Last decade sees departure of six Arab leaders

Since 2011, popular pressure has led to departure of long-serving leaders in Tunisia, Egypt, Libya, Yemen, Algeria, Sudan

Burak Bir   | 11.04.2019
Last decade sees departure of six Arab leaders


With Sudanese President Omar al-Bashir’s ouster on Thursday, Sudan has become the sixth Arab country -- within the last ten years -- to see their leaders resign in the face of popular pressure.


Tunisian President Zine El Abidine Ben Ali started the trend in 2011, when he was forced to step down -- after almost 25 years in power -- amid mass demonstrations across the country.

Ben Ali eventually fled Tunisia for Saudi Arabia, after which he was replaced by an interim leader who later oversaw fresh presidential elections.

Demonstrations in Tunisia began when street vendor Mohammed Bouazizi set himself alight to protest mistreatment by the Tunisian police, sparking what would later be dubbed the “Arab Spring”.


Less than a month later, Egyptians took to the streets to demand the resignation of autocratic President Hosni Mubarak.

Hundreds of thousands of protesters converged on Cairo’s Tahrir Square as demonstrations spread across the country.

On Feb. 11, 2011, Mubarak, who had ruled Egypt for three decades, relinquished authority to the country’s powerful military establishment.


Muammar Gaddafi became the third Arab leader to fall in 2011, when a bloody NATO-backed uprising led to his ouster and death after four decades in power.

He was captured and killed in his hometown of Sirte following eight months of protests against his rule.

In the eight years since, Libya’s stark political divisions have yielded two rival seats of power: one in eastern Libya and another in capital Tripoli.


Later still in 2011, Yemeni President Ali Abdullah Saleh was forced to step down following three months of protests and scores of deaths.

Six years after his resignation, Saleh -- who had ruled the country for more than three decades -- was killed by Houthi rebels outside capital Sanaa.

Since 2014, when Houthi rebels overran much of the country, Yemen has remained wracked by chaos and violence.

The crisis escalated in 2015 when a Saudi-led military coalition launched a devastating air campaign in Yemen aimed at rolling back Houthi gains.


The trend continued in 2019 when Algerian President Abdelaziz Bouteflika resigned following weeks of demonstrations.

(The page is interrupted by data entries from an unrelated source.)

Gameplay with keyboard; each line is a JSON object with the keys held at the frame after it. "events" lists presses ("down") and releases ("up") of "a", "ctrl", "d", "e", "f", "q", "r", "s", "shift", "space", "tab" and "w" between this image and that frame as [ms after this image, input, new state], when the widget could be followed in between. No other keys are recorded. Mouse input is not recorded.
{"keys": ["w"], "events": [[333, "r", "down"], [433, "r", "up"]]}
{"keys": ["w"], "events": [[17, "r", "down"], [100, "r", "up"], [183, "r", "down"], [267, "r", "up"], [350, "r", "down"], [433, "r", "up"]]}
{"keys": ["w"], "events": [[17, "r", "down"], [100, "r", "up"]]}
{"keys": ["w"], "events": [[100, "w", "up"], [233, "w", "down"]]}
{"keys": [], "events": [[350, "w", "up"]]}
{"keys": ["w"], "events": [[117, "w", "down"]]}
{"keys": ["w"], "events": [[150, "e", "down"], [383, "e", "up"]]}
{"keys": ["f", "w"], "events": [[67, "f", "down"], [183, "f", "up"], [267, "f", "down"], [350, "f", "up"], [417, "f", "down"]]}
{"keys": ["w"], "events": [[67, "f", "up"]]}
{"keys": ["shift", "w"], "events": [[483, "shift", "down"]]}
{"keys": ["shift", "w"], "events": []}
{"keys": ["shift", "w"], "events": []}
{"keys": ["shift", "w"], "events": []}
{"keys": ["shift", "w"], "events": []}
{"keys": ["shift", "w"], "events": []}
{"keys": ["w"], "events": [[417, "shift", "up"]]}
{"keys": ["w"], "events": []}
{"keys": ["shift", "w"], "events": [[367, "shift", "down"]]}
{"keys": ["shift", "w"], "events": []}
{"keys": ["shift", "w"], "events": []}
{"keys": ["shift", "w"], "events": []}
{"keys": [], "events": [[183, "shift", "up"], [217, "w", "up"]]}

On Tuesday, Parliament Speaker Abdelkader Bensaleh was appointed interim president, vowing to hold “fair and transparent” elections within 90 days.

Protests have continued across Algeria, however, with demonstrators demanding the departure of all Bouteflika-era officials, including Bensalah.


On Thursday, the Sudanese army announced the “removal” of President Omar al-Bashir and the imposition of a two-year transitional phase to be overseen by the military.

It also announced the imposition of a three-month countrywide state of emergency, along with the suspension of Sudan’s 2005 constitution.

The army further announced the dissolution of the Sudanese presidency, parliament and council of ministers.

Sudan had been shaken by protests since last December, with demonstrators demanding the resignation of al-Bashir, who had ruled Sudan since 1989.